Book review -“The Fifth Wave” (novel)

16101128

Rick Yancey’s “The Fifth Wave”, the internet and the back of the book itself tell me, is the next big thing. Given that the book is also covered with quotes from rave reviews, there’s a movie adaptation, and I found my copy sitting in the limited English novel collection of a bookstore in the outer suburbs of Tokyo, I’d be more inclined to say it’s already at least a medium thing, or the world may even have moved on to another big thing. Still, it’s a thing, and Wikipedia quotes a review that says “The Fifth Wave” “”should do for aliens what ‘Twilight’ did for vampires.”

I like a good apocalypse novel and this is categorised as a teenage fiction. That meant, I reasoned, that it might be an easier and more straightforward read than some of the thornier sci-fi novels I’ve been attracted to in the past. Thus, I found myself picking up and purchasing it, and it became the first book that I’ve managed to read since Mr. K made his entrance.

“The Fifth Wave” is set in the near future following an alien invasion of Earth that, so far, has wiped out a significant proportion of the human race. The main character is Cassie Sullivan, a 16 year old girl trying to survive on her own. Her parents are dead but she has hope that her little brother, last seen being taken away to a military base by soldiers she has good reason to believe are actually working with the aliens (the Others), is still alive. She plans to somehow rescue Sammy or at least die trying, but the whole thing becomes both a bit more doable and a bit more complicated when a young man called Evan encounters her and she has to decide whether or not to trust him

While we also get the viewpoint of Sammy himself and that of one of “the Others”, the other main narrator is Ben Parrish, a boy whom Cassie had/has an obsessive crush on. Wonderfully oblivious to Cassie’s crush and accompanying fantasies and only maybe and passingly aware of her existence, he has also been taken to the military base and is being trained as a soldier to, he believes, fight back against the Others.

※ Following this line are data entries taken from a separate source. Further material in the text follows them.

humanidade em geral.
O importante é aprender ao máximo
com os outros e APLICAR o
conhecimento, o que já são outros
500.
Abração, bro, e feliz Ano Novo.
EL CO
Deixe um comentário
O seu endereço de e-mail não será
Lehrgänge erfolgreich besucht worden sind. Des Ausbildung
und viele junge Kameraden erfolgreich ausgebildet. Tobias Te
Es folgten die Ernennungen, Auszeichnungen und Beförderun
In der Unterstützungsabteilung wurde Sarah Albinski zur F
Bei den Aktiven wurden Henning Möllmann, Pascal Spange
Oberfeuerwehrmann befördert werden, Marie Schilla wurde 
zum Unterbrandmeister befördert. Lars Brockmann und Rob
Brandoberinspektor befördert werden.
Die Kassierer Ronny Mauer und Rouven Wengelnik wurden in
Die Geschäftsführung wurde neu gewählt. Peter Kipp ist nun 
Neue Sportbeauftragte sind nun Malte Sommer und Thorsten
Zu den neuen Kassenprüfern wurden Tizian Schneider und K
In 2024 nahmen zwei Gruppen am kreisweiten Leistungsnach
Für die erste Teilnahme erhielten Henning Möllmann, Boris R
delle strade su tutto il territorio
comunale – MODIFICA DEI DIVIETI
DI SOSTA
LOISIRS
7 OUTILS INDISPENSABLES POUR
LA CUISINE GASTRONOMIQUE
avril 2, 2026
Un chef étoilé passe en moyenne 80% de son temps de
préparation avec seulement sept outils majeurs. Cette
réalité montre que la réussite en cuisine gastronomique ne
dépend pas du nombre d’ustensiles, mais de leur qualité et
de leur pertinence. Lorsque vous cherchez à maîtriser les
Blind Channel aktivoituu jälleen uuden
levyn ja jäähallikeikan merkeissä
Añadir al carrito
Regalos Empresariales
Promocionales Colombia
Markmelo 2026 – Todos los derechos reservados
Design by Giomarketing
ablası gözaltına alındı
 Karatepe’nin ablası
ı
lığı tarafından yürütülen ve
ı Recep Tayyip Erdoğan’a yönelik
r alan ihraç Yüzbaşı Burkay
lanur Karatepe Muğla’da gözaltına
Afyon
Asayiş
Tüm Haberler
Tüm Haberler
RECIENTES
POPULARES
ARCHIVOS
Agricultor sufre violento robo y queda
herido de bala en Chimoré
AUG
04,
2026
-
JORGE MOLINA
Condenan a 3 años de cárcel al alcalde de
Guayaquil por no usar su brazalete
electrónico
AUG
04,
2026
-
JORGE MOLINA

I enjoyed the book well enough. The plot was fast-moving and engaging, and I especially liked that some of the typical tropes of apocalyptic fiction, such as the rural survivors, the armed heroes, and even the love triangle, were twisted or even turned completely on their heads. There were some scenes designed to horrify, including a massacre and a scene involving child soldiers and dead bodies, and I think Yancey did them particularly well.

I also enjoyed Cassie as a narrator. Her mix of cynical self-awareness and teenage self-consciousness and optimism made for quite an entertaining read. The other narrators were similarly very readable and provided necessary alternative perspectives.

There are some questionable plot points and as takeover strategies go, it seems to me that those being utilised by the Others are a bit patchy in their effectiveness. There is also a major twist to the whole thing that I personally saw coming a mile off. Still, it is young adult fiction and I thus try not to be too harsh about that sort of thing; I am not the intended audience, after all. Also, I think there is also enough uncertainty regarding what exactly is wrong that the suspense is maintained.

I find it interesting that these books are being compared to “Twilight” because they actually share a huge, similar problem, and that is the teenage female protagonist. While I liked the narration, Cassie is just not adequately fleshed out. The other characters are also pretty two dimensional but Cassie is the main one, and thus she stands out as being particularly problematic. I know she has an unusual name (Cassie is short for Cassieopia) and what she looks like, that she has a younger brother she cares about dearly, and that she has a crush on Ben. We learn what happened to her since the aliens arrived (so to speak).

There’s simply not much else to know, it seems.  She had a best friend, and she knows nothing about how she died. We can gather that she likes writing based on the fact she is keeping a journal, and she likes books… and that’s about it. I mean, come on, really. Given that these two things are what any given fiction author enjoys themselves, they have to be the laziest go-to interests an author can assign a character. We don’t know what else she likes or liked, or what interested her pre-apocalypse aside from a possible romance with Ben, or what she hoped to do. Thoughts on college, pets, future careers, her hometown, school subjects she enjoyed? Nope.

The overwhelming impression I am left with is that Cassie’s defining feature is simply that she is a teenage girl. I would find this problematic no matter who a character is, since a gender and age group are not things anyone wants to be solely defined by, but teenage girls suffer from more than enough stereotyping and I hate seeing this propagated further. To top things off, though, the “teenage girl” things don’t always ring true. It takes more than a clunky reference to tampons, male authors, to make a voice adequately female. Even the books Cassie values sound more like those prized by an adult male than something a young woman might take inspiration from.

All in all, I enjoyed the story and the scenario. I think there are interesting ideas, the writing’s good and I am curious enough to know what happens next that, if I can, I’ll probably try to read the next books in the trilogy (book 2 is out, book 3 is forthcoming). I just found myself, yet again, disappointed by a streamlined, fast-paced plot somehow excusing underdeveloped characters, especially when it’s the protagonist, and I hope that the next book/s manage to strengthen them a little.